## Exercise details:
Can you rewrite the rows below, swapping every "Reserve" for "Park" and changing nothing else, and leave the pictures out?

_ _ _ _ _ _ _

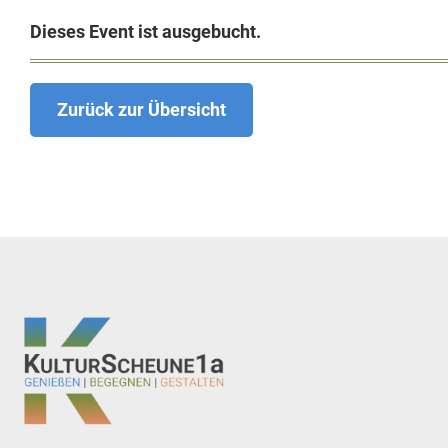
Dieses Event ist ausgebucht.
Zurück zur Übersicht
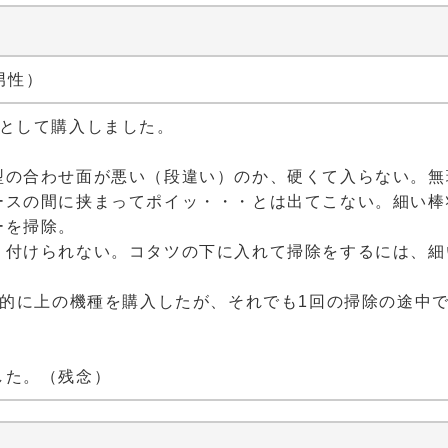
 男性）
機として購入しました。
型の合わせ面が悪い（段違い）のか、硬くて入らない。無
ースの間に挟まってポイッ・・・とは出てこない。細い棒
ーを掃除。
り付けられない。コタツの下に入れて掃除をするには、細
能的に上の機種を購入したが、それでも1回の掃除の途中
。
した。（残念）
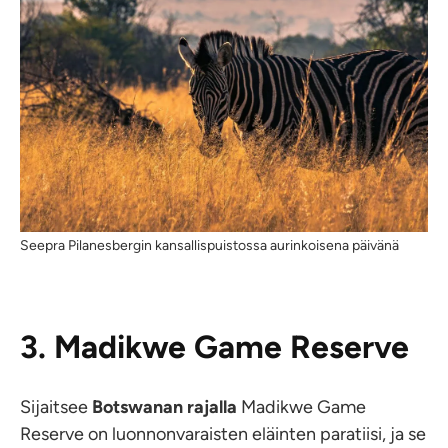
Seepra Pilanesbergin kansallispuistossa aurinkoisena päivänä
3. Madikwe Game Reserve
Sijaitsee
Botswanan rajalla
Madikwe Game
Reserve on luonnonvaraisten eläinten paratiisi, ja se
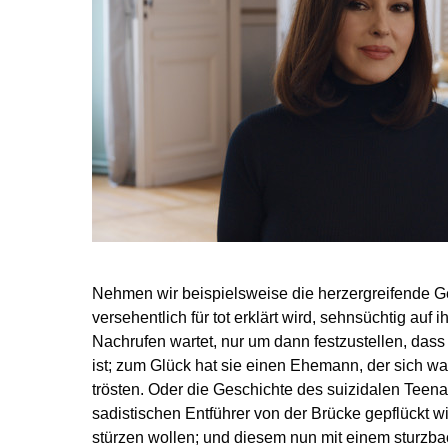
Nehmen wir beispielsweise die herzergreifende G
versehentlich für tot erklärt wird, sehnsüchtig auf
Nachrufen wartet, nur um dann festzustellen, dass
ist; zum Glück hat sie einen Ehemann, der sich wa
trösten. Oder die Geschichte des suizidalen Tee
sadistischen Entführer von der Brücke gepflückt wi
stürzen wollen; und diesem nun mit einem sturzb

_ _ _ _ _ _ _

## Completed task:
Dieses Event ist ausgebucht.
Zurück zur Übersicht
 男性）
機として購入しました。
型の合わせ面が悪い（段違い）のか、硬くて入らない。無
ースの間に挟まってポイッ・・・とは出てこない。細い棒
ーを掃除。
り付けられない。コタツの下に入れて掃除をするには、細
能的に上の機種を購入したが、それでも1回の掃除の途中
。
した。（残念）
Seepra Pilanesbergin kansallispuistossa aurinkoisena päivänä
3. Madikwe Game Park
Sijaitsee
Botswanan rajalla
Madikwe Game
Park on luonnonvaraisten eläinten paratiisi, ja se
Nehmen wir beispielsweise die herzergreifende G
versehentlich für tot erklärt wird, sehnsüchtig auf
Nachrufen wartet, nur um dann festzustellen, dass
ist; zum Glück hat sie einen Ehemann, der sich wa
trösten. Oder die Geschichte des suizidalen Tee
sadistischen Entführer von der Brücke gepflückt wi
stürzen wollen; und diesem nun mit einem sturzb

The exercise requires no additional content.